High Rate of Suicide Attempts At Australia’s Detention CenterA group of medical doctors said that mental health conditions at Australia offshore detention center have been developing to inhumane levels. They revealed that 60% of refugees on Nauru experienced suicidal attempts. In a report by Medecins Sans Frontieres (MSF), 30% of asylum seekers, children as young as nine years inclusive given treatment on the Pacific Island have made attempts to take their own lives.

About 129 out of 208 patients (representing 62%) seen by the doctors were diagnosed with mild or severe depression and 60% of refugees have resignation syndrome. Resignation syndrome is an uncommon condition leaving patients in a semi-comatose state as well as inability to drink or eat.

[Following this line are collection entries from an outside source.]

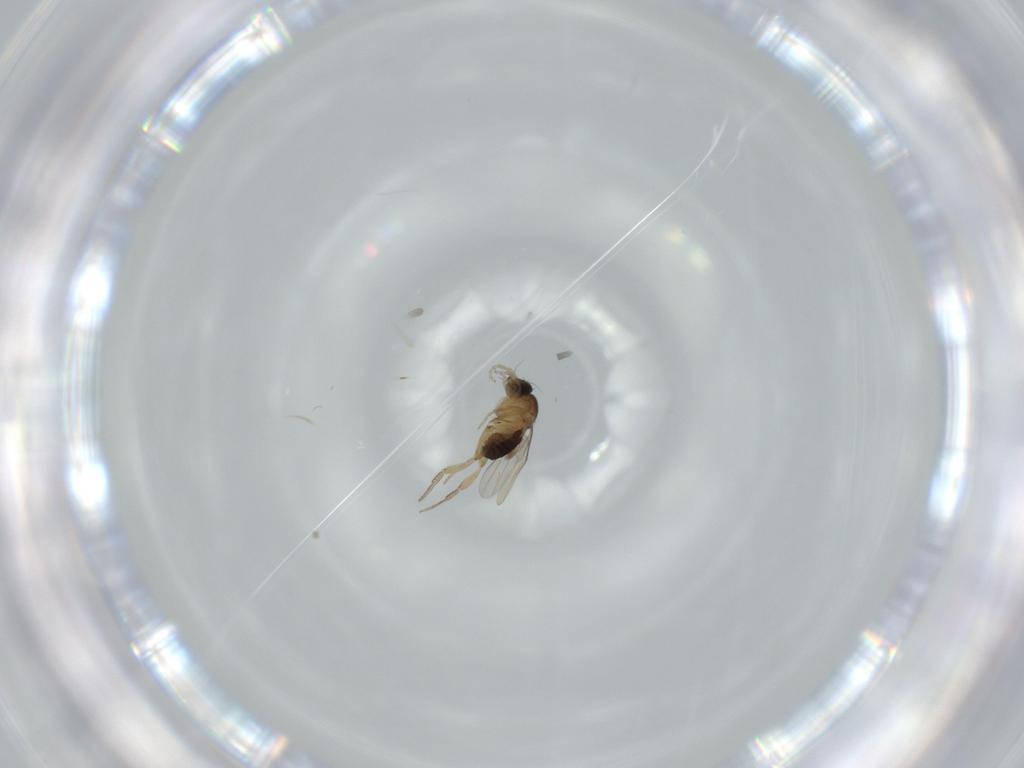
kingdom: Animalia
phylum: Arthropoda
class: Insecta
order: Diptera
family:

This situation is seeing as one that calls for urgent and drastic change. Stewart Condon, president of MSF Australia, is calling on the Australian Government to end offshore processing immediately.

Unacceptable and Inhumane Conditions

The president of MSF explained that the observed extensive feeling of hopelessness is as a result of being caught in indefinite limbo for five years with processes deemed unclear and unjust. Detention puts people mental health in serious danger as confirmed by evidence, he retorted. He affirmed that it is an unacceptable, inhumane and very dangerous situation.

Addressing the situation, Dr Christine Rufener, MSF Australia psychologist, revealed that some refugees no longer have any ray of hope. He said he worried daily about which of his patients might make a suicide attempt on their lives, not a condition of ‘if’.

The report by MSF, tagged Indefinite Despair, coincides with protesters gathering outside Parliament House clamoring for immediate removal of refugees from detention. Other rallies target the offices of MPs as well as Immigration Minister.

A bill to ensure the immediate evacuation of all critically ill asylum seekers, unable to be treated offshore, has been introduced to parliament by Kerryn Phelps. This will override the current ability of Australia’s Immigration Minister to veto request for patients’ transfer by doctors. Phelps said it is horrendous to see children being pushed to the point of losing will to live.